WHAT IS EXPECTED:
Print out the entire listing verbatim.

SOURCE DATA:
· · · · · · ·

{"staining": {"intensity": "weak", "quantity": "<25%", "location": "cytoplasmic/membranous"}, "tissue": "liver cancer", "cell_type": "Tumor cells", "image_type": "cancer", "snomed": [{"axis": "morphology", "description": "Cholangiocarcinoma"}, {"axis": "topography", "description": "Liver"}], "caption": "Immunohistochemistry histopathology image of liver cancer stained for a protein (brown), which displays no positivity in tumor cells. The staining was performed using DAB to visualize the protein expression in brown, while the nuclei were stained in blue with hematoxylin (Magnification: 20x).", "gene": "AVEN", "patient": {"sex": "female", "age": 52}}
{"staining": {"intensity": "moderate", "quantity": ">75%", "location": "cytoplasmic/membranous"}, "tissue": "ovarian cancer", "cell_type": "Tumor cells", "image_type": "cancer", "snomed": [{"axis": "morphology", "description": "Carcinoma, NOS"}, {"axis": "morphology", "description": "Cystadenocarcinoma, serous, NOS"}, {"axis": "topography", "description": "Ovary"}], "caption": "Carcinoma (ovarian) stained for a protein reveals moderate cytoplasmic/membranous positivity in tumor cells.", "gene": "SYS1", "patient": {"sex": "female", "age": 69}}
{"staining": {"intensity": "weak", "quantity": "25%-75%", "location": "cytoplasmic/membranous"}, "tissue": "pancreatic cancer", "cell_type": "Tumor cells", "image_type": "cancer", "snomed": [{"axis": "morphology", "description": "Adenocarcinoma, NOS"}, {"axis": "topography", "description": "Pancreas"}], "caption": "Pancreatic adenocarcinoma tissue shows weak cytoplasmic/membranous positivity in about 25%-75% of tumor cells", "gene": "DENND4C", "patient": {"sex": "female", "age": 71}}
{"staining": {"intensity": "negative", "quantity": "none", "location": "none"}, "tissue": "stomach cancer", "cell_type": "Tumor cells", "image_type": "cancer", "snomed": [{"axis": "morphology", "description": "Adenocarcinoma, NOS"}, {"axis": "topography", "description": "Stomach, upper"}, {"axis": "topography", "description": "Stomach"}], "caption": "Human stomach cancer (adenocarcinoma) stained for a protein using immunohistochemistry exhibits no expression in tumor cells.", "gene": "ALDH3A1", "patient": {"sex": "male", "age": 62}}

· · · · · · ·

WRITTEN RESPONSE:
{"staining": {"intensity": "weak", "quantity": "<25%", "location": "cytoplasmic/membranous"}, "tissue": "liver cancer", "cell_type": "Tumor cells", "image_type": "cancer", "snomed": [{"axis": "morphology", "description": "Cholangiocarcinoma"}, {"axis": "topography", "description": "Liver"}], "caption": "Immunohistochemistry histopathology image of liver cancer stained for a protein (brown), which displays no positivity in tumor cells. The staining was performed using DAB to visualize the protein expression in brown, while the nuclei were stained in blue with hematoxylin (Magnification: 20x).", "gene": "AVEN", "patient": {"sex": "female", "age": 52}}
{"staining": {"intensity": "moderate", "quantity": ">75%", "location": "cytoplasmic/membranous"}, "tissue": "ovarian cancer", "cell_type": "Tumor cells", "image_type": "cancer", "snomed": [{"axis": "morphology", "description": "Carcinoma, NOS"}, {"axis": "morphology", "description": "Cystadenocarcinoma, serous, NOS"}, {"axis": "topography", "description": "Ovary"}], "caption": "Carcinoma (ovarian) stained for a protein reveals moderate cytoplasmic/membranous positivity in tumor cells.", "gene": "SYS1", "patient": {"sex": "female", "age": 69}}
{"staining": {"intensity": "weak", "quantity": "25%-75%", "location": "cytoplasmic/membranous"}, "tissue": "pancreatic cancer", "cell_type": "Tumor cells", "image_type": "cancer", "snomed": [{"axis": "morphology", "description": "Adenocarcinoma, NOS"}, {"axis": "topography", "description": "Pancreas"}], "caption": "Pancreatic adenocarcinoma tissue shows weak cytoplasmic/membranous positivity in about 25%-75% of tumor cells", "gene": "DENND4C", "patient": {"sex": "female", "age": 71}}
{"staining": {"intensity": "negative", "quantity": "none", "location": "none"}, "tissue": "stomach cancer", "cell_type": "Tumor cells", "image_type": "cancer", "snomed": [{"axis": "morphology", "description": "Adenocarcinoma, NOS"}, {"axis": "topography", "description": "Stomach, upper"}, {"axis": "topography", "description": "Stomach"}], "caption": "Human stomach cancer (adenocarcinoma) stained for a protein using immunohistochemistry exhibits no expression in tumor cells.", "gene": "ALDH3A1", "patient": {"sex": "male", "age": 62}}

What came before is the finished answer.